#### TASK INPUT:
-- Opening Marker --
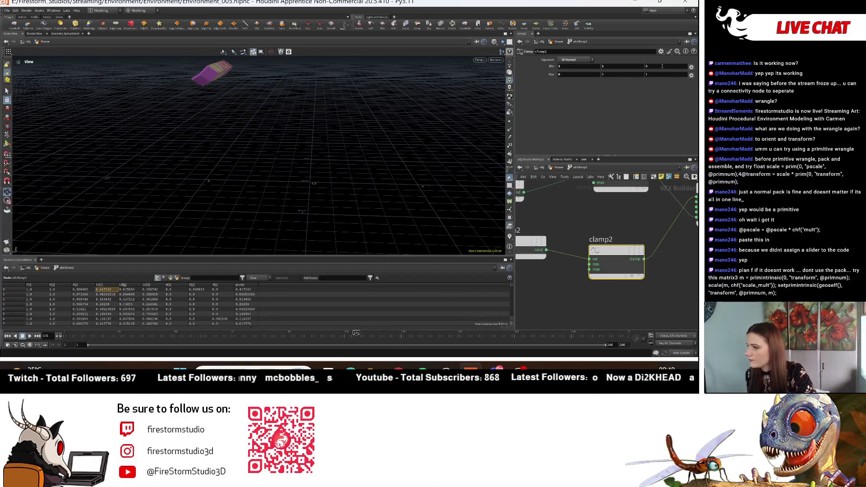
pyautogui.write('1')
pyautogui.press('Return')
pyautogui.moveTo(316, 158); pyautogui.dragTo(410, 192)
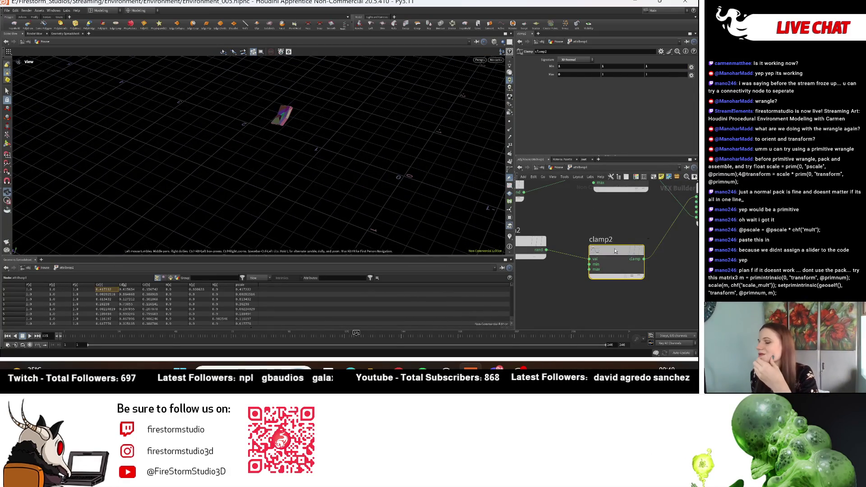
pyautogui.moveTo(617, 249)
pyautogui.press('Delete')
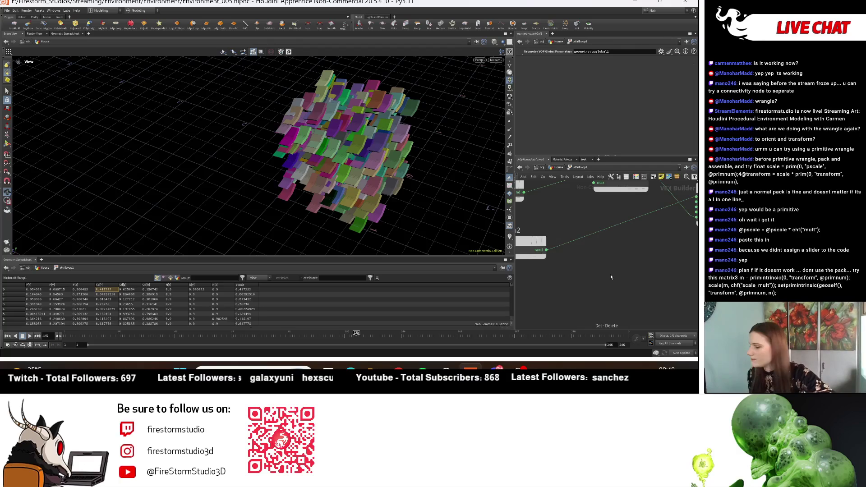
# - Frame the VOP nodes and return from attribvop1 to the House geometry network
pyautogui.press('h')
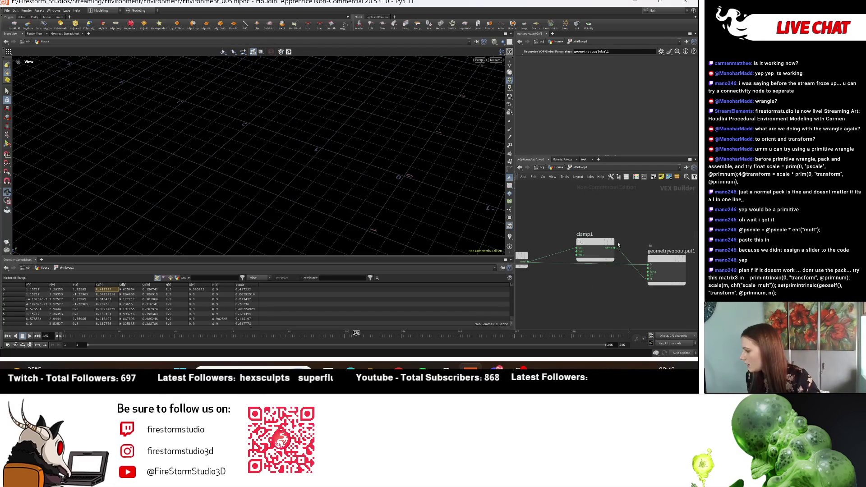
pyautogui.click(667, 259)
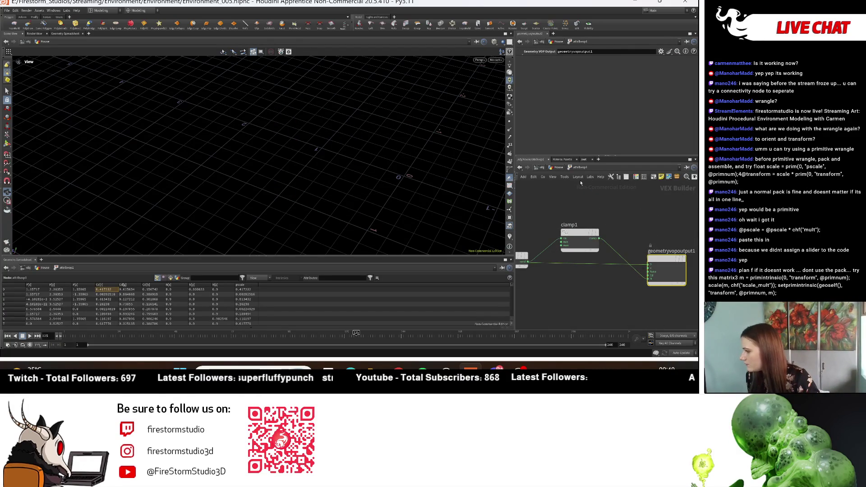
pyautogui.click(559, 168)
-- Closing Marker --
#### YOUR OBJECTIVE:
Whenever the word "click" appears in a line above, copy that line.

#### SOLUTION TO THIS EXERCISE:
pyautogui.click(667, 259)
pyautogui.click(559, 168)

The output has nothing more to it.